Surpeme are the powerhouses of the collaboration space, having released limited availability drops with most of the world’s leading brands. The Bathing Ape release capitalised on the streetwear culture, John Smedley coupled quality and style, Jordan allowed them to dabble in sportswear by leveraging the iconic name and North Face entered them into the outerwear arena. Taking an objective view of these collaborations, the clear point here is that they make sense. They allowed Supreme to enter different niches by leveraging big players within the space, and created social media storms.

One of the latest collaborations set to hit the UK’s highstreets is one that will likely surprise 99.9% of those lucky enough to be reading this article. Greggs and Primark are teaming up for a limited edition range. The 11 piece clothing range will be available in 60 Primark stores later this month, with their flagship Birmingham site opening a 130 seater Greggs bakery.

This drop screams comedy, and novelty, but doesn’t make sense like the Surpreme collaborations do. By looking at the BBC article I’ve hyperlinked above, you’ll see an example item from the drop, which is a grey hoodie sporting the Greggs logo. Now, I am a massive Greggs advocate, as my university degree was fueled by their sausage rolls, but I can’t imagine buying this hoodie (or any of the other collection for that matter) for any purpose other than as a joke.

When looking at this from a sales perspective, I struggle to look past the fact that I wouldn’t purchase ANY of the drop myself. Now, I can’t speak on behalf of the general population, but being a 25 year old professional that likes to think they understand trends and the UK culture, makes me wonder who would actually be looking at this collaboration and get genuinely excited about it. The Supreme drops generate demand, and have limited supply, which leads to instant sell outs and extortionate resale prices.
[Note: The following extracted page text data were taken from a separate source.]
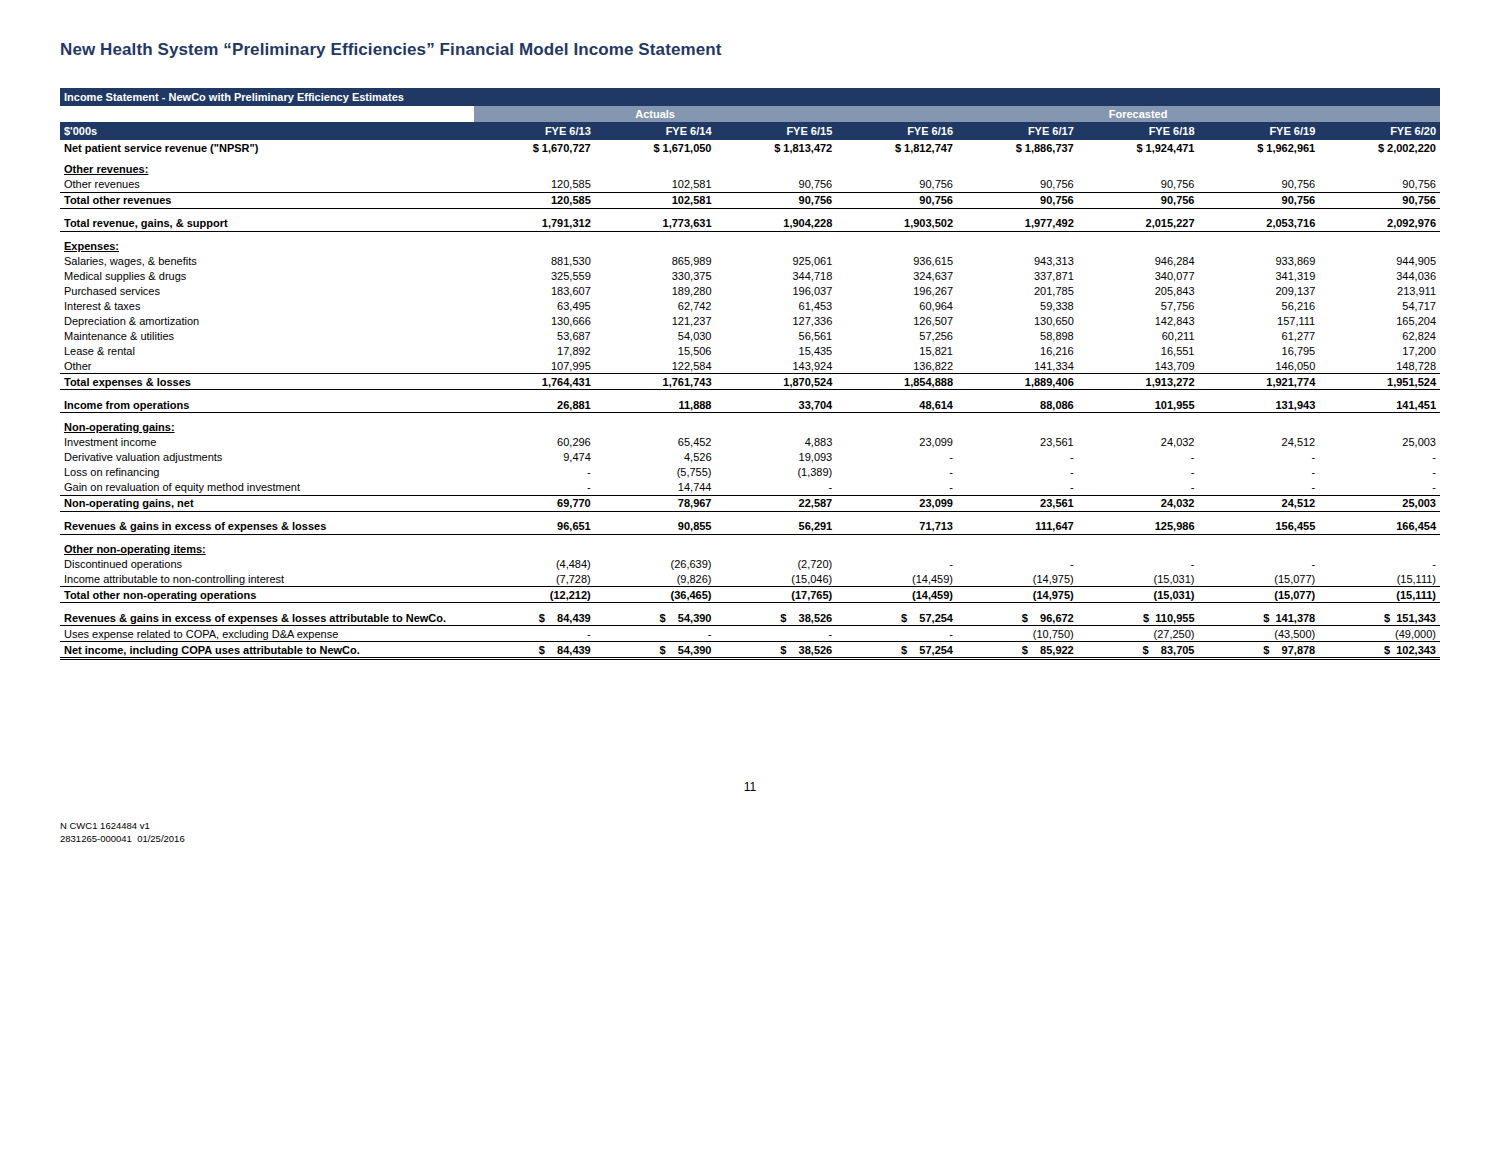New Health System “Preliminary Efficiencies” Financial Model Income Statement
| Income Statement - NewCo with Preliminary Efficiency Estimates |
| | Actuals | Forecasted |
| $'000s | FYE 6/13 | FYE 6/14 | FYE 6/15 | FYE 6/16 | FYE 6/17 | FYE 6/18 | FYE 6/19 | FYE 6/20 |
| Net patient service revenue ("NPSR") | $ 1,670,727 | $ 1,671,050 | $ 1,813,472 | $ 1,812,747 | $ 1,886,737 | $ 1,924,471 | $ 1,962,961 | $ 2,002,220 |
| Other revenues: | |
| Other revenues | 120,585 | 102,581 | 90,756 | 90,756 | 90,756 | 90,756 | 90,756 | 90,756 |
| Total other revenues | 120,585 | 102,581 | 90,756 | 90,756 | 90,756 | 90,756 | 90,756 | 90,756 |
| Total revenue, gains, & support | 1,791,312 | 1,773,631 | 1,904,228 | 1,903,502 | 1,977,492 | 2,015,227 | 2,053,716 | 2,092,976 |
| Expenses: | |
| Salaries, wages, & benefits | 881,530 | 865,989 | 925,061 | 936,615 | 943,313 | 946,284 | 933,869 | 944,905 |
| Medical supplies & drugs | 325,559 | 330,375 | 344,718 | 324,637 | 337,871 | 340,077 | 341,319 | 344,036 |
| Purchased services | 183,607 | 189,280 | 196,037 | 196,267 | 201,785 | 205,843 | 209,137 | 213,911 |
| Interest & taxes | 63,495 | 62,742 | 61,453 | 60,964 | 59,338 | 57,756 | 56,216 | 54,717 |
| Depreciation & amortization | 130,666 | 121,237 | 127,336 | 126,507 | 130,650 | 142,843 | 157,111 | 165,204 |
| Maintenance & utilities | 53,687 | 54,030 | 56,561 | 57,256 | 58,898 | 60,211 | 61,277 | 62,824 |
| Lease & rental | 17,892 | 15,506 | 15,435 | 15,821 | 16,216 | 16,551 | 16,795 | 17,200 |
| Other | 107,995 | 122,584 | 143,924 | 136,822 | 141,334 | 143,709 | 146,050 | 148,728 |
| Total expenses & losses | 1,764,431 | 1,761,743 | 1,870,524 | 1,854,888 | 1,889,406 | 1,913,272 | 1,921,774 | 1,951,524 |
| Income from operations | 26,881 | 11,888 | 33,704 | 48,614 | 88,086 | 101,955 | 131,943 | 141,451 |
| Non-operating gains: | |
| Investment income | 60,296 | 65,452 | 4,883 | 23,099 | 23,561 | 24,032 | 24,512 | 25,003 |
| Derivative valuation adjustments | 9,474 | 4,526 | 19,093 | - | - | - | - | - |
| Loss on refinancing | - | (5,755) | (1,389) | - | - | - | - | - |
| Gain on revaluation of equity method investment | - | 14,744 | - | - | - | - | - | - |
| Non-operating gains, net | 69,770 | 78,967 | 22,587 | 23,099 | 23,561 | 24,032 | 24,512 | 25,003 |
| Revenues & gains in excess of expenses & losses | 96,651 | 90,855 | 56,291 | 71,713 | 111,647 | 125,986 | 156,455 | 166,454 |
| Other non-operating items: | |
| Discontinued operations | (4,484) | (26,639) | (2,720) | - | - | - | - | - |
| Income attributable to non-controlling interest | (7,728) | (9,826) | (15,046) | (14,459) | (14,975) | (15,031) | (15,077) | (15,111) |
| Total other non-operating operations | (12,212) | (36,465) | (17,765) | (14,459) | (14,975) | (15,031) | (15,077) | (15,111) |
| Revenues & gains in excess of expenses & losses attributable to NewCo. | $ 84,439 | $ 54,390 | $ 38,526 | $ 57,254 | $ 96,672 | $ 110,955 | $ 141,378 | $ 151,343 |
| Uses expense related to COPA, excluding D&A expense | - | - | - | - | (10,750) | (27,250) | (43,500) | (49,000) |
| Net income, including COPA uses attributable to NewCo. | $ 84,439 | $ 54,390 | $ 38,526 | $ 57,254 | $ 85,922 | $ 83,705 | $ 97,878 | $ 102,343 |
11
N CWC1 1624484 v1
2831265-000041 01/25/2016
However, viewing this collaboration from a marketing perspective has a vastly different result. You could look at this as one of the best PR stunts I’ve seen in some time. Both Greggs and Primark trended on twitter when the news broke, with thousands of people providing their thoughts on the drop, which had very mixed reviews. It’s led to news articles, blog posts (such as this one) and perhaps more important in the social media world we live in- memes. You wouldn’t be challenged by many if you looked at Greggs and Primark as ‘uninspiring’ brands. Stable and under-appreciated, which doesn’t lend itself well to cultural hype or demand. This collaboration, when not looking at it from a sales perspective, looks fun and tongue-in-cheek.

You’ve likely heard P.T Barnum’s quote ‘there’s no such thing as bad publicity’. This quote fits perfectly with this example, as the collaboration (if nothing else) has got people talking about brands that otherwise would slip under the radar.

The success of this collaboration really comes down to its intended purpose. Was the goal of this limited availability drop to make sales and build brand hype, or was it an ingenious way of creating public relations and to get people talking?